Experimental Setup and Results
The real-world dataset is one month of MSN News. The statistics of the dataset and topic distributions are shown below. The evaluation metrics are AUC, MRR, nDCG@5, and nDCG@10.
LibFM. Matrix factorisation technique for recommendation
DSSM. Uses historical browsed news as query to retrieve candidate news
Wide&Deep. Wide linear channel + deep neural network
DeepFM. Uses different factorisation machines and neural networks
DFM. Combine different level of dense layers and use attention mechanism
DKN. Uses entity information in knowledge graphs
TANR-basic. TANR without topic-aware news encoder
Neural network models outperform traditional matrix factorisation technique as expected as neural network can learn better news and user representation. Both TANR-basic and TANR outperformed all baseline models. TANR consistently outperformed TANR-basic showcasing the benefit of incorporating news topics for news recommendation and the effectiveness of our strategy of jointly training our models.

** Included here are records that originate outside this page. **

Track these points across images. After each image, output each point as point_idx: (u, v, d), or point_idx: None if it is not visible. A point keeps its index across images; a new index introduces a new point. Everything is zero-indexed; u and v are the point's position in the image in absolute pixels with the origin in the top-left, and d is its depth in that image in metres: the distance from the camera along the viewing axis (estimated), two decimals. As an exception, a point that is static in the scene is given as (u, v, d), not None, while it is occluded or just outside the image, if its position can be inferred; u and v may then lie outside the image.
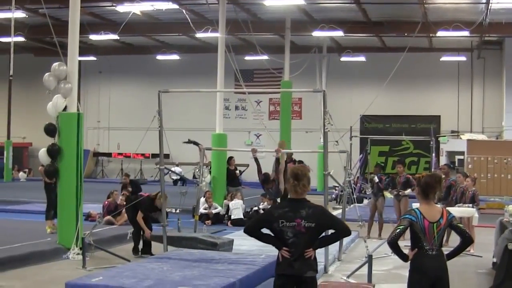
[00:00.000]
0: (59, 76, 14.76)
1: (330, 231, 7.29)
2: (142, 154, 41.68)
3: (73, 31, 15.10)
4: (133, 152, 37.89)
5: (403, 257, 7.36)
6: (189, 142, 24.71)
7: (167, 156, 37.97)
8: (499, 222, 14.38)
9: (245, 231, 7.26)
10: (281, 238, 6.95)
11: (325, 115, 13.31)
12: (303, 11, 30.15)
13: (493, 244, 14.68)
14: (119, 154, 43.44)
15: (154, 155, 38.86)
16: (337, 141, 16.15)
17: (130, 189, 20.55)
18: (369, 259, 12.25)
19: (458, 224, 7.45)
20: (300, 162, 24.03)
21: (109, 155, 43.82)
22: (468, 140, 35.35)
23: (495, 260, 13.49)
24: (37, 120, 41.06)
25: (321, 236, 7.10)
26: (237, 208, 22.03)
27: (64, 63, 14.93)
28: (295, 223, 6.88)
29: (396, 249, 7.30)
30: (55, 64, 14.89)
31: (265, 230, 7.15)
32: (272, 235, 7.07)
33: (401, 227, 7.26)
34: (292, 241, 6.90)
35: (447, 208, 16.90)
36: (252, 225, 7.30)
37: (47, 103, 15.06)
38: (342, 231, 7.16)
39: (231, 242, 15.16)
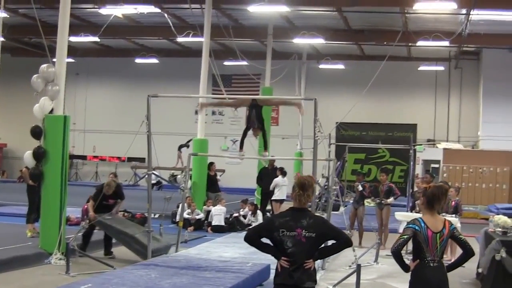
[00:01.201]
0: (47, 78, 14.64)
1: (330, 241, 7.26)
2: (118, 157, 41.51)
3: (62, 34, 15.03)
4: (122, 155, 37.69)
5: (405, 268, 7.37)
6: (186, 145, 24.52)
7: (142, 160, 38.04)
8: (484, 233, 14.44)
9: (245, 240, 7.17)
10: (281, 247, 6.92)
11: (316, 123, 13.23)
12: (284, 18, 30.19)
13: (475, 254, 14.76)
14: (94, 157, 43.18)
15: (130, 159, 38.71)
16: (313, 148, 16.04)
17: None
18: (358, 269, 12.25)
19: (460, 236, 7.48)
20: (281, 168, 24.14)
21: (84, 157, 43.50)
22: (444, 149, 35.64)
23: (480, 270, 13.56)
24: (14, 121, 41.04)
25: (321, 246, 7.06)
26: (219, 215, 21.95)
27: (52, 65, 14.78)
28: (296, 232, 6.85)
29: (399, 259, 7.31)
30: (44, 66, 14.76)
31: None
32: (272, 244, 7.04)
33: (405, 236, 7.26)
34: (292, 250, 6.86)
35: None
36: (252, 233, 7.23)
37: (24, 103, 15.01)
38: (343, 242, 7.09)
39: (167, 247, 15.29)
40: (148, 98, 14.08)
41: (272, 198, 23.27)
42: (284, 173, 23.87)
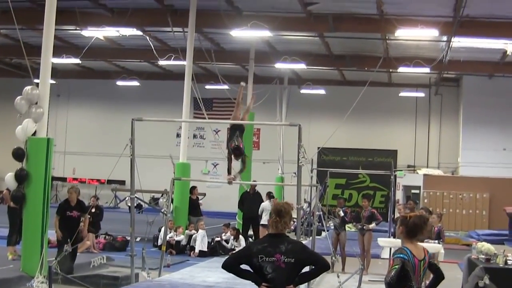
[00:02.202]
0: (31, 100, 14.53)
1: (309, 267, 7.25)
2: (98, 180, 41.34)
3: (46, 55, 14.89)
4: (102, 178, 37.50)
5: None
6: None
7: (123, 182, 37.90)
8: (467, 259, 14.48)
9: (223, 267, 7.14)
10: (261, 273, 6.90)
11: (300, 149, 13.21)
12: (266, 43, 30.26)
13: (458, 280, 14.80)
14: (74, 179, 42.93)
15: (109, 181, 38.50)
16: (295, 173, 16.10)
17: (93, 210, 20.39)
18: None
19: (434, 262, 7.56)
20: (269, 193, 24.11)
21: (64, 179, 43.25)
22: (425, 175, 35.78)
23: (463, 297, 13.59)
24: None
25: (301, 272, 7.04)
26: (197, 240, 21.81)
27: (36, 87, 14.69)
28: (275, 258, 6.86)
29: None
30: (28, 88, 14.65)
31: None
32: (251, 271, 7.01)
33: (396, 266, 7.17)
34: (272, 276, 6.85)
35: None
36: (231, 261, 7.18)
37: (4, 124, 14.88)
38: (321, 266, 7.13)
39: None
40: (133, 121, 14.01)
41: (261, 223, 23.13)
42: (272, 197, 23.84)
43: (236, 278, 7.08)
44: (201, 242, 21.69)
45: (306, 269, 7.15)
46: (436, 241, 16.54)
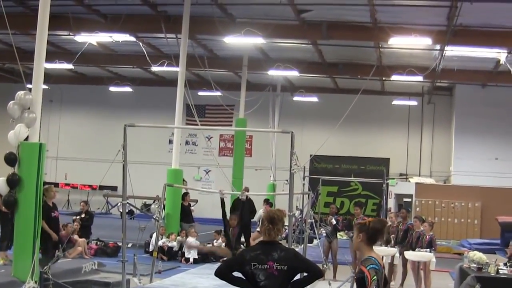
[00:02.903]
0: (24, 105, 14.49)
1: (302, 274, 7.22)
2: (90, 186, 41.26)
3: (39, 60, 14.86)
4: (94, 183, 37.38)
5: None
6: None
7: (114, 188, 37.80)
8: (459, 268, 14.49)
9: (216, 274, 7.11)
10: (253, 281, 6.86)
11: (292, 156, 13.20)
12: (259, 50, 30.28)
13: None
14: (66, 184, 42.85)
15: (101, 187, 38.37)
16: (287, 180, 16.10)
17: (83, 216, 20.34)
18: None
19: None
20: (267, 200, 24.12)
21: (56, 185, 43.07)
22: (417, 184, 35.80)
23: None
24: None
25: (293, 280, 7.01)
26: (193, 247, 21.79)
27: (29, 92, 14.65)
28: (267, 265, 6.82)
29: None
30: (21, 93, 14.59)
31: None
32: (244, 278, 6.98)
33: (374, 278, 6.94)
34: (264, 283, 6.81)
35: (404, 252, 17.15)
36: (223, 268, 7.14)
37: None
38: (314, 274, 7.09)
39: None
40: (125, 127, 13.97)
41: (257, 229, 23.09)
42: (270, 204, 23.85)
43: (227, 285, 7.06)
44: (192, 251, 21.64)
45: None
46: (428, 249, 16.55)
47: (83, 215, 21.58)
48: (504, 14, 22.70)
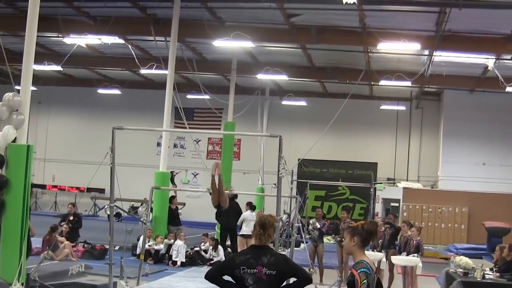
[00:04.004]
0: (12, 106, 14.43)
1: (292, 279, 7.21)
2: (77, 188, 41.19)
3: (28, 62, 14.77)
4: (81, 185, 37.27)
5: None
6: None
7: (102, 190, 37.75)
8: (445, 273, 14.55)
9: (206, 278, 7.14)
10: (242, 285, 6.88)
11: (280, 160, 13.21)
12: (248, 53, 30.29)
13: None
14: (54, 186, 42.78)
15: (89, 189, 38.29)
16: (275, 184, 16.10)
17: (71, 218, 20.27)
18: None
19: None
20: (250, 203, 24.12)
21: (43, 187, 43.07)
22: (404, 188, 35.89)
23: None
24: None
25: (282, 285, 7.03)
26: (176, 250, 21.75)
27: (17, 94, 14.60)
28: (256, 270, 6.84)
29: None
30: (9, 94, 14.53)
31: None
32: (233, 282, 6.99)
33: (364, 281, 6.95)
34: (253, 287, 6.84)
35: (392, 256, 17.19)
36: (213, 271, 7.18)
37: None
38: (303, 279, 7.10)
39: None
40: (113, 130, 13.95)
41: (240, 233, 23.13)
42: (253, 208, 23.84)
43: (214, 287, 7.08)
44: (180, 254, 21.61)
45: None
46: (415, 254, 16.59)
47: (71, 218, 21.51)
48: (493, 21, 22.81)
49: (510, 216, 31.06)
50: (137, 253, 20.85)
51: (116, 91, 39.68)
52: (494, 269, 15.43)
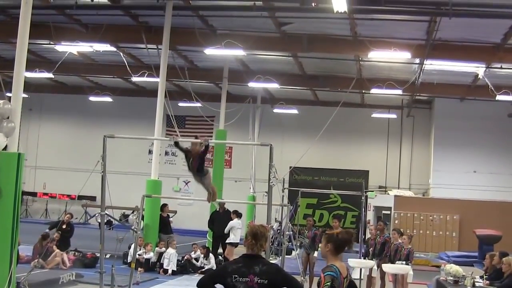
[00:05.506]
0: (3, 114, 14.39)
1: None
2: (68, 195, 41.12)
3: (19, 69, 14.73)
4: (72, 193, 37.25)
5: None
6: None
7: (93, 198, 37.71)
8: (436, 281, 14.58)
9: (198, 286, 7.15)
10: (234, 293, 6.92)
11: (271, 169, 13.19)
12: (240, 61, 30.32)
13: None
14: (45, 194, 42.70)
15: (80, 197, 38.22)
16: (266, 192, 16.04)
17: (64, 227, 20.24)
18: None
19: (351, 279, 7.48)
20: (236, 211, 24.06)
21: (34, 194, 42.98)
22: (396, 196, 35.91)
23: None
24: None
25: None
26: (167, 259, 21.72)
27: (8, 101, 14.57)
28: (248, 278, 6.87)
29: None
30: (0, 102, 14.52)
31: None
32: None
33: (328, 283, 7.06)
34: (244, 296, 6.87)
35: (383, 264, 17.21)
36: (205, 279, 7.22)
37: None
38: None
39: None
40: (104, 138, 13.90)
41: (227, 241, 23.14)
42: (239, 216, 23.81)
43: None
44: (171, 262, 21.58)
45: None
46: (405, 262, 16.63)
47: (64, 226, 21.48)
48: (482, 30, 22.94)
49: (501, 224, 31.10)
50: (128, 261, 20.82)
51: (108, 99, 39.64)
52: (484, 277, 15.48)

In terms of the performance of our topic classifier, the F1 results are shown below. The classification of different topics are good except for the “kids” class. This might be due to the limited training data for the “kids” class. Overall, the results show that our news-encoder has encoded topic information and this improves the results of our news recommendation model.
In figure 6, we showcase the results of using different attention networks. The results has show us that both news-level and word-level attentions are useful as they both outperformed the baseline of no attention network. This goes back to the hypothesis that different news contain different information about the user and different words have different importance in representing the news and our attention networks allow us to pick the most informative news and important words. Combining both these attention networks yield a higher end results.
Lastly, we investigated the influence of hyperparameter lambda. This hyperparameter controls the relative importance of the topic classification task as it determines how much the model focuses on optimising for the topic classification loss function. The results shown below tells us that if lambda is too low, the performance of our model is not optimal as the news encoder hasn’t learn enough topic information. If lambda is too high, the model would focus too much on the topic classification task and neglected the news recommendation task. The optimal lambda seems to be 0.2.